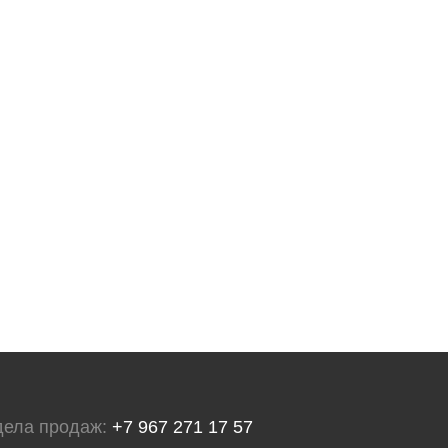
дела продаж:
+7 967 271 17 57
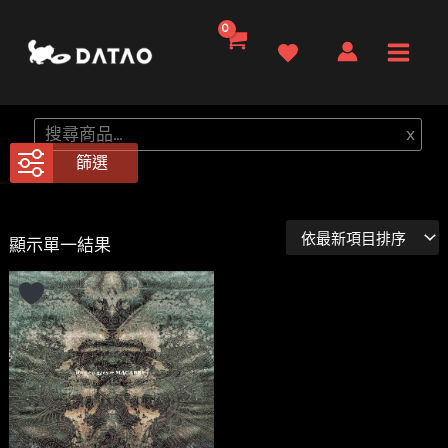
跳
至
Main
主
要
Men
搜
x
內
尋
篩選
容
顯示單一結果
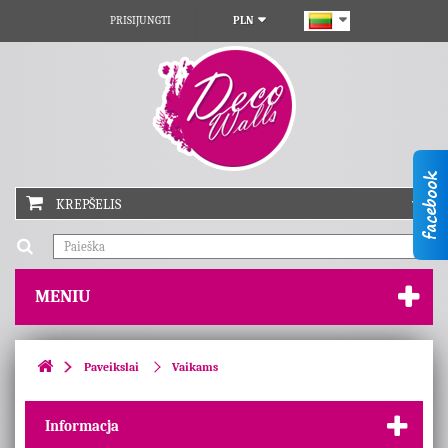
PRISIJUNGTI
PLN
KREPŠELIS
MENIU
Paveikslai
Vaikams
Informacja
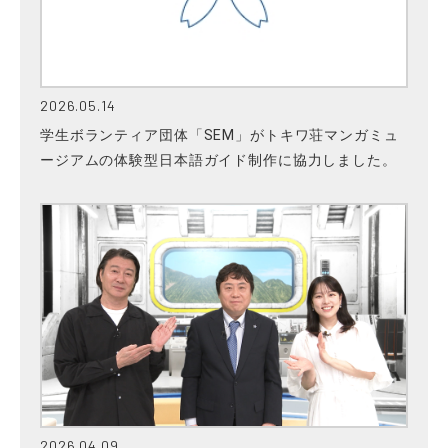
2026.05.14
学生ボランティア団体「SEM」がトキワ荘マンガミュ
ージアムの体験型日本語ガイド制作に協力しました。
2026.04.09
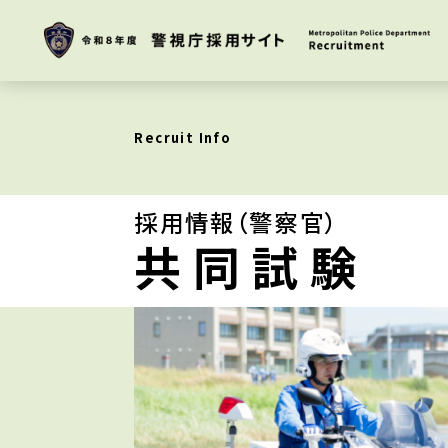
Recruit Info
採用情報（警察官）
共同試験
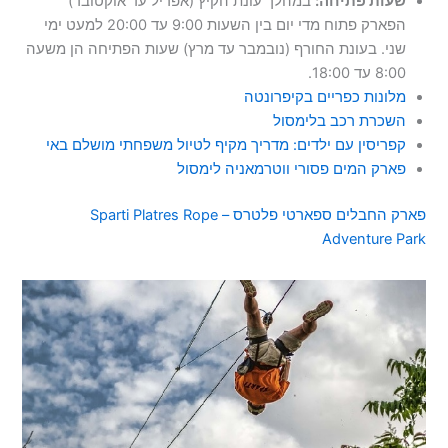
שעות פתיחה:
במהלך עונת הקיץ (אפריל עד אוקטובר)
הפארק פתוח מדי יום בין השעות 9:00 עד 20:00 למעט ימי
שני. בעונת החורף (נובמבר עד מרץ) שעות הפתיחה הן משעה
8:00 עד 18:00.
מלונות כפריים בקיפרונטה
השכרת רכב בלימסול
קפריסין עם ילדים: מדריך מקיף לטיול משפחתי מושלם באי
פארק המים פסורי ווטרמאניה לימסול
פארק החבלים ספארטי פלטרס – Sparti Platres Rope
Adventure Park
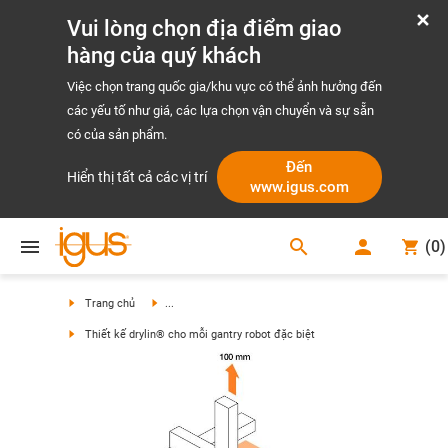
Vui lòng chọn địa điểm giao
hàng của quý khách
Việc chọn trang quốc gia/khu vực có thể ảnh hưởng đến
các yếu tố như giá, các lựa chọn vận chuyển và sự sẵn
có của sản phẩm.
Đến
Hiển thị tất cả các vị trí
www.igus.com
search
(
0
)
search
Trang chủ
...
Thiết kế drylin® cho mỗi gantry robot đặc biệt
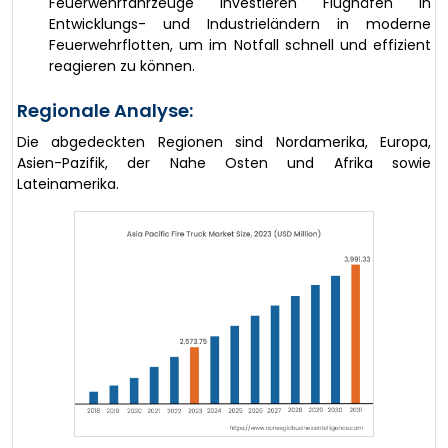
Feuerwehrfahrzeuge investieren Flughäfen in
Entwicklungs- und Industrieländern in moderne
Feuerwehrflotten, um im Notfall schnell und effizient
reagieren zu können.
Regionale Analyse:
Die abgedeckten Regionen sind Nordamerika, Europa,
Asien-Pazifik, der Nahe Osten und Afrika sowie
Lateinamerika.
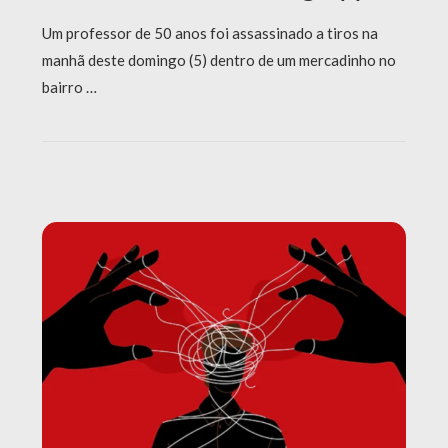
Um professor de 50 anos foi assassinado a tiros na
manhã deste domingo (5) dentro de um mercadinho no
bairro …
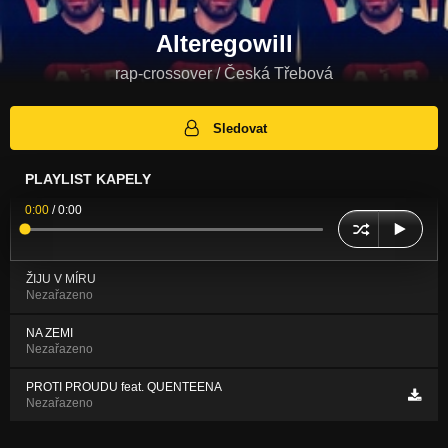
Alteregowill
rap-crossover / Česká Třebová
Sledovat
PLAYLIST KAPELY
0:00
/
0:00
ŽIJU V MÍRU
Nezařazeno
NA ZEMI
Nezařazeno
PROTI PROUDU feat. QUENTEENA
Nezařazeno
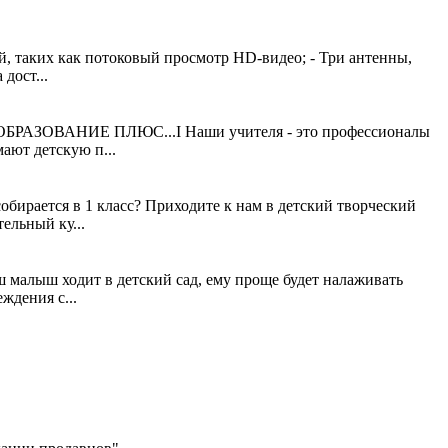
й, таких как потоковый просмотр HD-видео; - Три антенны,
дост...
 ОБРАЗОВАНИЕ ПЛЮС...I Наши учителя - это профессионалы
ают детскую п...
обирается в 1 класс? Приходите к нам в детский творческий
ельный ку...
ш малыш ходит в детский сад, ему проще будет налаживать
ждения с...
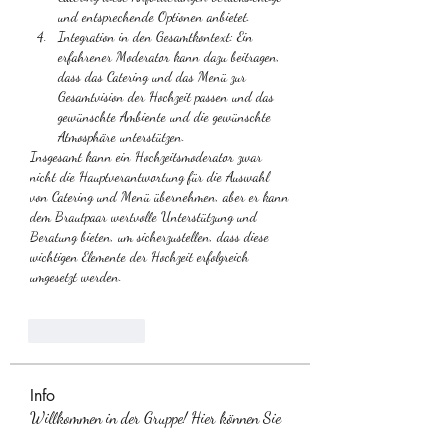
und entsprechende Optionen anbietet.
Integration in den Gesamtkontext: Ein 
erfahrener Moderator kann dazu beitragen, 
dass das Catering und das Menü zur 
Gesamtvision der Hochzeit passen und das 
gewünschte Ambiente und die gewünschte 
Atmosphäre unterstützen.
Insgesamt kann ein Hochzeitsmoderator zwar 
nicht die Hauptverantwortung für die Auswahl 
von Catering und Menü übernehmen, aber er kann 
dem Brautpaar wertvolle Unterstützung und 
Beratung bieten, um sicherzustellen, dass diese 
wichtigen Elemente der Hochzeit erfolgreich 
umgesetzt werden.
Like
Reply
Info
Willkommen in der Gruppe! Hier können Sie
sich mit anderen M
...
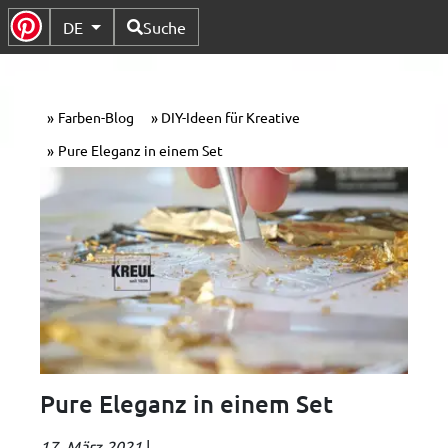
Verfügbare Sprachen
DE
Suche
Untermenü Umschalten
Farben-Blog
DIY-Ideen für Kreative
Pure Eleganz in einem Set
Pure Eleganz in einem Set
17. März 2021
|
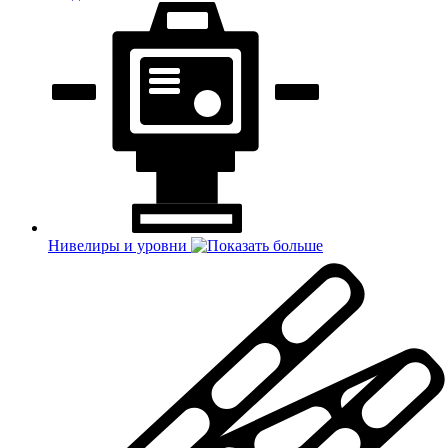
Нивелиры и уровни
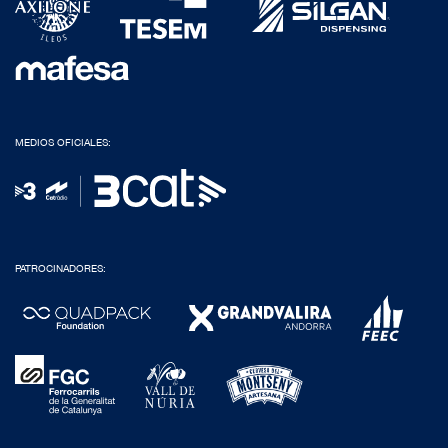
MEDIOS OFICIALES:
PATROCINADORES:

Assignment.
Every line of the data should be copied as it stands, without the images.

Task solution.
дела продаж:
+7 967 271 17 57
跳
至
Main
主
要
Men
搜
x
內
尋
篩選
容
顯示單一結果
PRISIJUNGTI
PLN
KREPŠELIS
MENIU
Paveikslai
Vaikams
Informacja
2026.05.14
学生ボランティア団体「SEM」がトキワ荘マンガミュ
ージアムの体験型日本語ガイド制作に協力しました。
2026.04.09
Recruit Info
採用情報（警察官）
共同試験
שעות פתיחה:
במהלך עונת הקיץ (אפריל עד אוקטובר)
הפארק פתוח מדי יום בין השעות 9:00 עד 20:00 למעט ימי
שני. בעונת החורף (נובמבר עד מרץ) שעות הפתיחה הן משעה
8:00 עד 18:00.
מלונות כפריים בקיפרונטה
השכרת רכב בלימסול
קפריסין עם ילדים: מדריך מקיף לטיול משפחתי מושלם באי
פארק המים פסורי ווטרמאניה לימסול
פארק החבלים ספארטי פלטרס – Sparti Platres Rope
Adventure Park
Vui lòng chọn địa điểm giao
hàng của quý khách
Việc chọn trang quốc gia/khu vực có thể ảnh hưởng đến
các yếu tố như giá, các lựa chọn vận chuyển và sự sẵn
có của sản phẩm.
Đến
Hiển thị tất cả các vị trí
www.igus.com
search
(
0
)
search
Trang chủ
...
Thiết kế drylin® cho mỗi gantry robot đặc biệt
Feuerwehrfahrzeuge investieren Flughäfen in
Entwicklungs- und Industrieländern in moderne
Feuerwehrflotten, um im Notfall schnell und effizient
reagieren zu können.
Regionale Analyse:
Die abgedeckten Regionen sind Nordamerika, Europa,
Asien-Pazifik, der Nahe Osten und Afrika sowie
Lateinamerika.
Um professor de 50 anos foi assassinado a tiros na
manhã deste domingo (5) dentro de um mercadinho no
bairro …
Alteregowill
rap-crossover / Česká Třebová
Sledovat
PLAYLIST KAPELY
0:00
/
0:00
ŽIJU V MÍRU
Nezařazeno
NA ZEMI
Nezařazeno
PROTI PROUDU feat. QUENTEENA
Nezařazeno
й, таких как потоковый просмотр HD-видео; - Три антенны,
дост...
 ОБРАЗОВАНИЕ ПЛЮС...I Наши учителя - это профессионалы
ают детскую п...
обирается в 1 класс? Приходите к нам в детский творческий
ельный ку...
ш малыш ходит в детский сад, ему проще будет налаживать
ждения с...
und entsprechende Optionen anbietet.
Integration in den Gesamtkontext: Ein 
erfahrener Moderator kann dazu beitragen, 
dass das Catering und das Menü zur 
Gesamtvision der Hochzeit passen und das 
gewünschte Ambiente und die gewünschte 
Atmosphäre unterstützen.
Insgesamt kann ein Hochzeitsmoderator zwar 
nicht die Hauptverantwortung für die Auswahl 
von Catering und Menü übernehmen, aber er kann 
dem Brautpaar wertvolle Unterstützung und 
Beratung bieten, um sicherzustellen, dass diese 
wichtigen Elemente der Hochzeit erfolgreich 
umgesetzt werden.
Like
Reply
Info
Willkommen in der Gruppe! Hier können Sie
sich mit anderen M
...
Verfügbare Sprachen
DE
Suche
Untermenü Umschalten
Farben-Blog
DIY-Ideen für Kreative
Pure Eleganz in einem Set
Pure Eleganz in einem Set
17. März 2021
|
Нивелиры и уровни
MEDIOS OFICIALES:
PATROCINADORES:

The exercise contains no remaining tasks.